On the maintenance thing, a case can be made that robotic control would result in fewer mechanical issues than human-control. Smoother shifting, more even brake usage, that type of thing.

Other questions. Have these things figured out how to deal with road construction, with traffic flaggers?

How about boarding a ferry?

That would be a feature for the employers though. If the driver doesn’t pay attention and something happens, it’s his fault and you saved a ton of money.

Sure. Like I said, no company owner or manufacturer is going to willingly fall on their sword for a robo-car plowing into an intersection. It’s going to be “operator error” every time.
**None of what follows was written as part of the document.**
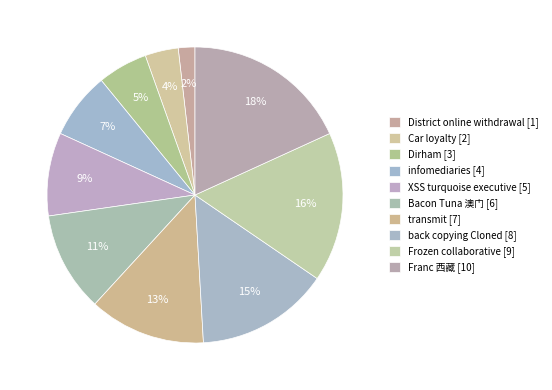

The Frozen collaborative slice represents 28% of the pie. True or false?

False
The issue is that no minimum wage robo-car operator/minder is going to actually do that job with any amount of care or watchfulness. It’s just not going to happen.

Oh they’ll find these employees. It will be from the same group running around in their personal cars not realizing that their non-commercial car insurance might not cover any incident their incur while doing something commercially… aka Lyft, Uber, etc.
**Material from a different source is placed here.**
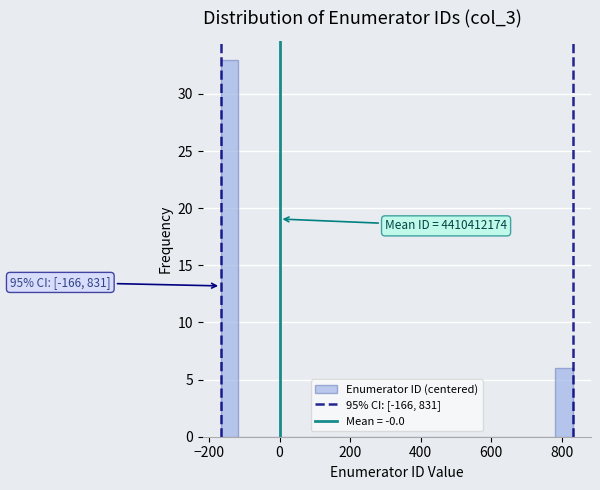

Read against the x-axis, roughly where is the centre of the tallest bar?

-140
Many semi accidents are weather or sleepy driver caused, because whatever they are hauling has to be there on time.

I don’t understand the technology but I have read that the first widespread use of driverless vehicles will probably come in the shipping industry. Seems crazy to me that driverless would somehow be safer than human driven. But is it safety, or the bottom line that actually determines when new technology is accepted.

I am aware of those issues in the industry, but the other part of the problem is exactly as I said, smaller vehicles not behaving properly around large vehicles that can take a full football field length to stop, and that doesn’t include the ones that carry liquids. You know those giant signs on the back of the trailers that tell you if you can’t see their mirrors they can’t see you… why do you suppose they put those there?

Thing is the AI driving the truck would probably respond better than a real driver would. And if you don’t blame the semi’s human driver for the stupidity of others, how can you blame the AI.

But it does just “feel” wrong.

I don’t know if you read my entire post up above, but i can understand if you missed it. It’s not about blaming who’s at fault. Semi Truck drivers know they sometimes cannot avoid an accident. Ideally they’re going to try and go for the scenario that kills the fewest people.

So in that scenario, is the AI going to drive down the side of a hill rather than plow into the cars in front of them? Will they avoid causing the vehicle to tip and potentially cause a 100 car pile-up and just… take out the car that got in front of them? How will the AI make that kind of a decision? These are not light vehicles we’re talking about here.

For example, if the vehicle in front of the car is a school bus full of children, I am assuming most humans will take option B over hitting that bus even if it means to roll the truck over. We tend to value children above even a 100 parked cars with adults and some children in it.

Eh, only to obvious, objective situations or ones based on reaction time. Not to mention accidents that can’t be avoided and how the AI would deal with those. Dude pulls out in front of you, you can’t stop, does the AI swerve? What if there is a kid standing on the side of the road? Does it choose the kid over the idiot? Does it even know the kid is there?

Then you get into other issues like people actively fooling AI’s either to be dicks or to steal the cargo/whatever.

In a word, no.

Self-driving is pretty much at level 3 now in the SAE chart shown in the Forbes article linked above (level 2 is the kind of collision avoidance systems that are now commonly available). That’s pretty much an autopilot that can handle only the simplest traffic conditions along with a GPS. A complicated lane change or non-standard signage requires human intervention. Level 3 is probably worse than useless for safety for passenger cars, because driver attention is still required but not continuously demanded, so the temptation to be inattentive is high. Level 3-type technology does allow for truck platooning, and so could be economically viable that way. (The fact that companies are spending a lot of money developing platooning is one sign that more advanced autonomous vehicles won’t be available in the near term)

Level 4 are vehicles that in some sub-set of conditions can really drive themselves. These are in the prototype stages now, but the conditions in which they can drive themselves are so severely limited (only certain neighborhoods with minimal traffic; specific infrastructure requirements) that their applications are similarly limited. The industry is saying that Level 4 is “right around the corner” but IMO driverless vehicles with applications beyond the very easiest cases (campus/retirement community shuttles) are still years away.

Has history shown that in those instances we can depend on the human driver to make the “right” decision?

Like I said above, I am not comfortable with autonomous cars or trucks. If trains still need drivers I don’t see how a car or truck on a freeway doesn’t need one.

Has history shown us if the AI can be that… complex? if the AI is told don’t choose one car over 10… does it recognize school bus is different, can we rely on a developer to remember that? Human’s make a mistake but Scuzz, you’re daughter is dead because the developer forgot that one. How do you feel?